### PASSAGE
◇ ◇ ◇

E4orf1 restricts the cell-killing potential of E1B-55K deletion mutant virus ONYX-015. To determine if E4orf1 also restricts the cytolytic nature of the E1B-55K deletion mutant virus, HeLa cells were infected with the same viruses analyzed in Fig. 3 and cell viability was determined over the course of 7 days. Logistic regression was used to determine the time required to kill one-half of the infected cells (t_1/2) and 95% CI. As expected, wild-type virus dl309 killed more quickly (t_1/2 = 3.9 ± 0.3 days) than E1B-55K single-mutant virus dl1520 (t_1/2 = 6.4 ± 0.4 days) or E1B-55K/E4orf2 double-mutant virus 223 (t_1/2 = 6.2 ± 0.5 days). Surprisingly, both the E1B-55K/E4orf1 double-mutant virus and triple-mutant virus dl1018 killed cells more quickly (t_1/2 = 4.9 ± 0.2 and 5.0 ± 0.2 days, respectively) than either single-mutant virus dl1520 or E1B-55K/E4orf2 double-mutant virus 223. These findings confirm that the presence of E4orf1 limits the cytolytic properties of the E1B-55K deletion mutant virus in HeLa cells.

◇ ◇ ◇

### EXTRACTED RECORDS
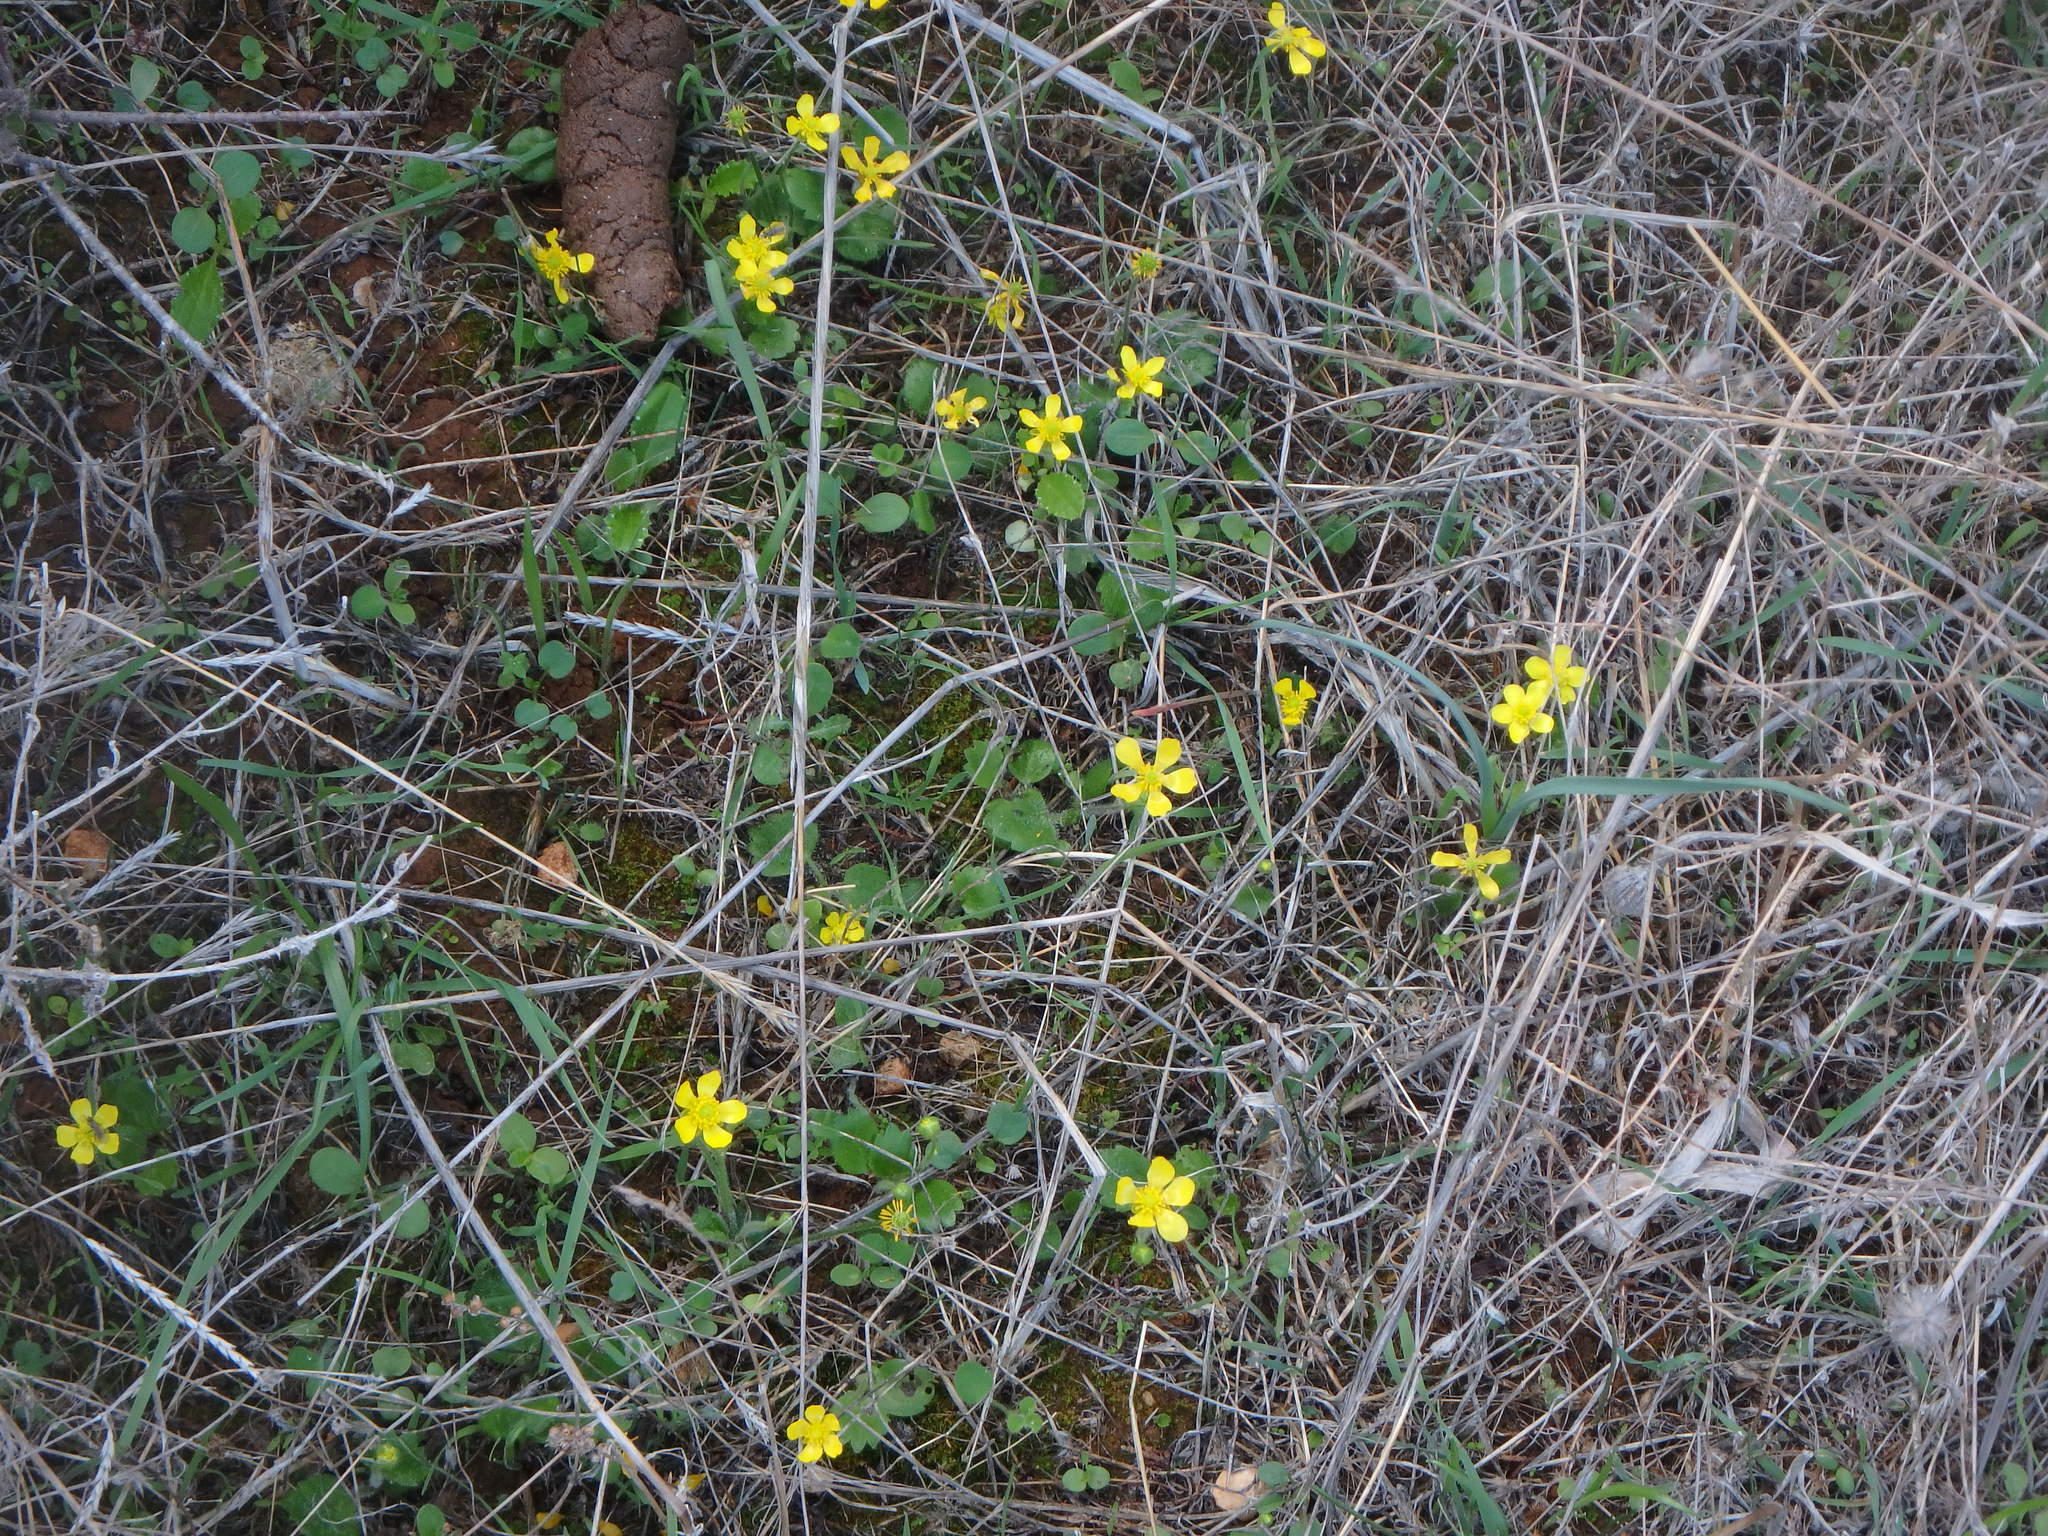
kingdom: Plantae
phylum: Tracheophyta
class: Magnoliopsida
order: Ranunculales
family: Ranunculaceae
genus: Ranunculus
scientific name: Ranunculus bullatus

◇ ◇ ◇

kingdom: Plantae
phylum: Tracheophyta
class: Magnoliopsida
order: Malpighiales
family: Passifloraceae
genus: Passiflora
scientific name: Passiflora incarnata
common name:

◇ ◇ ◇

### WORK TASK 1
In the passage on E4orf1 and ONYX-015, how long did wild-type virus dl309 take to kill one-half of the infected cells?
### WORK TASK 2
Continue the passage on E4orf1 and the E1B-55K deletion mutant virus from its last sentence.

### EXPECTED OUTPUT 1
3.9 ± 0.3 days

### EXPECTED OUTPUT 2
HeLa cells express the human papillomavirus type 18 (HPV-18) E6 protein, which, like the E4orf1-encoded protein, targets several PDZ domain-containing proteins (31, 46). However, results obtained with HeLa cells were replicated with non-HPV-transformed cells, including the lung carcinoma-derived H1299 cell line and p53-positive and -negative glioblastoma-derived cell lines (data not shown). Thus, it seems unlikely that any shared targets of the E4orf1 and HPV-18 E6 proteins influenced the apparent restriction imposed by E4orf1 on virus production, viral late protein synthesis, and cell killing. These results led us to investigate possible E4orf1-related signals that are involved in the restriction of the E1B-55K mutant virus.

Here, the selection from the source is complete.